How to complete this task: Check each line of the material below for the string "Redován" and reply with how many have it, nothing more.

Record extracts:
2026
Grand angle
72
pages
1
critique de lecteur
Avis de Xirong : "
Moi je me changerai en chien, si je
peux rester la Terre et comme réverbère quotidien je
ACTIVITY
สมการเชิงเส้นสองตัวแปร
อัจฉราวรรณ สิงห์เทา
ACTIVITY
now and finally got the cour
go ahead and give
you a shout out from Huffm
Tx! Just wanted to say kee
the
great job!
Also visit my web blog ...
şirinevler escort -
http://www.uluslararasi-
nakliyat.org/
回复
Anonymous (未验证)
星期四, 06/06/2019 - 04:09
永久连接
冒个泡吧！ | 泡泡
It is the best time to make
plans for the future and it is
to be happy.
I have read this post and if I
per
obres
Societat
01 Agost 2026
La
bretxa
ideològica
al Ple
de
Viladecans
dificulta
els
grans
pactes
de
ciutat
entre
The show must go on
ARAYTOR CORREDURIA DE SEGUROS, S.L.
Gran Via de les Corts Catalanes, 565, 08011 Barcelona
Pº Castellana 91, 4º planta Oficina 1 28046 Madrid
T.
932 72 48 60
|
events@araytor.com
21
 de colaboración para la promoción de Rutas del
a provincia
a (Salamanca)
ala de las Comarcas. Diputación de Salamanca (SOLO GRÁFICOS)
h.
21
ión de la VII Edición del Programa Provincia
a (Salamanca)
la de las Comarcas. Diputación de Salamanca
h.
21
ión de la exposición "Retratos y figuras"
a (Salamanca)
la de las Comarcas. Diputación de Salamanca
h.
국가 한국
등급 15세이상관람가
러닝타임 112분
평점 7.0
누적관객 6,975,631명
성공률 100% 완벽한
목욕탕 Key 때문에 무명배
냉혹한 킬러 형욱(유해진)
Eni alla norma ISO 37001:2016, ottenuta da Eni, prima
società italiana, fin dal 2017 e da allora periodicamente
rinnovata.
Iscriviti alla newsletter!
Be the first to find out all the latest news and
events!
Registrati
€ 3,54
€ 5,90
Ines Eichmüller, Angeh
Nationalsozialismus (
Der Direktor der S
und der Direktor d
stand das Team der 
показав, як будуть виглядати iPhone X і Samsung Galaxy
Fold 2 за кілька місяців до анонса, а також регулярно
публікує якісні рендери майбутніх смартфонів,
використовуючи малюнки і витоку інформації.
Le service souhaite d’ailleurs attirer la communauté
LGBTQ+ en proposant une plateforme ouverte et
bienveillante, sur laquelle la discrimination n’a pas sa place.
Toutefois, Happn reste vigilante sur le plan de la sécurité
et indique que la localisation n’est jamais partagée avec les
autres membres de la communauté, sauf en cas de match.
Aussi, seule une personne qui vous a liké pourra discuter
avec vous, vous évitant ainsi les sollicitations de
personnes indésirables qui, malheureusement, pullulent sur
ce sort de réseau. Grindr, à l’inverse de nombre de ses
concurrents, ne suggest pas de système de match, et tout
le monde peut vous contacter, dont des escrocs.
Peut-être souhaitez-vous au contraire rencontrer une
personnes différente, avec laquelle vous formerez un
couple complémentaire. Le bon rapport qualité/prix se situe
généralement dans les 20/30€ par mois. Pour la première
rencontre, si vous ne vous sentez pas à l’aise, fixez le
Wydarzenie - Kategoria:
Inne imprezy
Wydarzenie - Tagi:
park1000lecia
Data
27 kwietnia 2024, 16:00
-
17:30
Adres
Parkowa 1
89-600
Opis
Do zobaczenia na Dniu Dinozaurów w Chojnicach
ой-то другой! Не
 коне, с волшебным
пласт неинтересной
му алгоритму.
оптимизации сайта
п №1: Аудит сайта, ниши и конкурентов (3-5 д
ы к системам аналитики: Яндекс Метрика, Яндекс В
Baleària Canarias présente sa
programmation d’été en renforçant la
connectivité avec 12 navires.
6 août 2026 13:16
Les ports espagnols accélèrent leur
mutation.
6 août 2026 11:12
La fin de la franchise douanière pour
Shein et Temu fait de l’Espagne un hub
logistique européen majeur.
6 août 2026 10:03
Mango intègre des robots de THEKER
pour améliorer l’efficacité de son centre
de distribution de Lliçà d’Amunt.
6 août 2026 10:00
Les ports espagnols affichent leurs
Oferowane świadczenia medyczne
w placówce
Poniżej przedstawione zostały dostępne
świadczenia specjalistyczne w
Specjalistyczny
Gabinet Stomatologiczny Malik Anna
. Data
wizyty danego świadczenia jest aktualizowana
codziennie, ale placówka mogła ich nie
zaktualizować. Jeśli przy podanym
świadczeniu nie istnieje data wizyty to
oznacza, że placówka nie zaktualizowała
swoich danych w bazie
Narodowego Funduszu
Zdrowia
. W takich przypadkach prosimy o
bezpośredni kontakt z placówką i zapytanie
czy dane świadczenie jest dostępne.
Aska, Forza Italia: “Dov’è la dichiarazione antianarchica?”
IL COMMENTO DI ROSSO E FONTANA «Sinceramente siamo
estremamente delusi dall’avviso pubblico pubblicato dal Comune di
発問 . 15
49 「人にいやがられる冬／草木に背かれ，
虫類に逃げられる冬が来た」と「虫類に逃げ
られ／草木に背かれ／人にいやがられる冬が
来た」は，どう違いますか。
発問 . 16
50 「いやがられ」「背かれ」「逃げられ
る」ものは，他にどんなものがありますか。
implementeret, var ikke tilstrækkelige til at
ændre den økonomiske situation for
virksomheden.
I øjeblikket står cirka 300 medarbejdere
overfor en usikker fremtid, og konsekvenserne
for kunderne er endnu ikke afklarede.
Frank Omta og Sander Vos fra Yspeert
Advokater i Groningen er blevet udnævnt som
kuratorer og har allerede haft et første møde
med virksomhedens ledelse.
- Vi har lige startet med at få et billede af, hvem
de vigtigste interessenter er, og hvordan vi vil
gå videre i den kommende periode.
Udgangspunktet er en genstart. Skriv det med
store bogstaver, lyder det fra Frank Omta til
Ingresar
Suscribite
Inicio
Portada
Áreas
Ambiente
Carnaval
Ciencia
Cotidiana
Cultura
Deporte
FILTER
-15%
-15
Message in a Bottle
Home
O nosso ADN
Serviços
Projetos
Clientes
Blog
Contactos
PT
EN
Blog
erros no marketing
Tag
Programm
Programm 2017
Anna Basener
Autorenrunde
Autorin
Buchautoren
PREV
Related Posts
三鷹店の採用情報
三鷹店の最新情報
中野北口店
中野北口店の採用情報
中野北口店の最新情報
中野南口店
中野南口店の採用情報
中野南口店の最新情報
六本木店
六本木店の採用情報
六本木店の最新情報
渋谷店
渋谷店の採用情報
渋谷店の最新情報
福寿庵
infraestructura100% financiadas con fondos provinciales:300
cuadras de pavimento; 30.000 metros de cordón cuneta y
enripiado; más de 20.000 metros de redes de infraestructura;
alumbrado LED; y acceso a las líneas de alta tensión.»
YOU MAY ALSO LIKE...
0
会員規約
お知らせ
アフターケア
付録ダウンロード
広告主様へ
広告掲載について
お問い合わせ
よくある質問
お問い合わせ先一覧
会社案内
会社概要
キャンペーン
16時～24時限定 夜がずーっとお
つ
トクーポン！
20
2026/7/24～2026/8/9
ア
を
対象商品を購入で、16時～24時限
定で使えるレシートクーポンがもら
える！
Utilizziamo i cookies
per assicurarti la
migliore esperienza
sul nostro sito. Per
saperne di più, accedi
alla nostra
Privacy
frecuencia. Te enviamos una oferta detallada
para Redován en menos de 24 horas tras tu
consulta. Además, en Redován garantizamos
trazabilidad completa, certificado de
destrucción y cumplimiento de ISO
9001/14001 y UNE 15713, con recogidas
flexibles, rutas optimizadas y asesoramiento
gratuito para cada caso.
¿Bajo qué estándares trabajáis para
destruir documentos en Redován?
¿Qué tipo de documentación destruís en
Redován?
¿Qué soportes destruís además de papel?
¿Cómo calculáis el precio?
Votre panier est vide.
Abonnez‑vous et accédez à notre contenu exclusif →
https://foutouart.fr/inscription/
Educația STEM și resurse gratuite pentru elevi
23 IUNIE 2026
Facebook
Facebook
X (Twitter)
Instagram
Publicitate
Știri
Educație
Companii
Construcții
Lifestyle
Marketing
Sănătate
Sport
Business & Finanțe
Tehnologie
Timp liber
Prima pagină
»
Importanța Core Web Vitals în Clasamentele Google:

Result: 4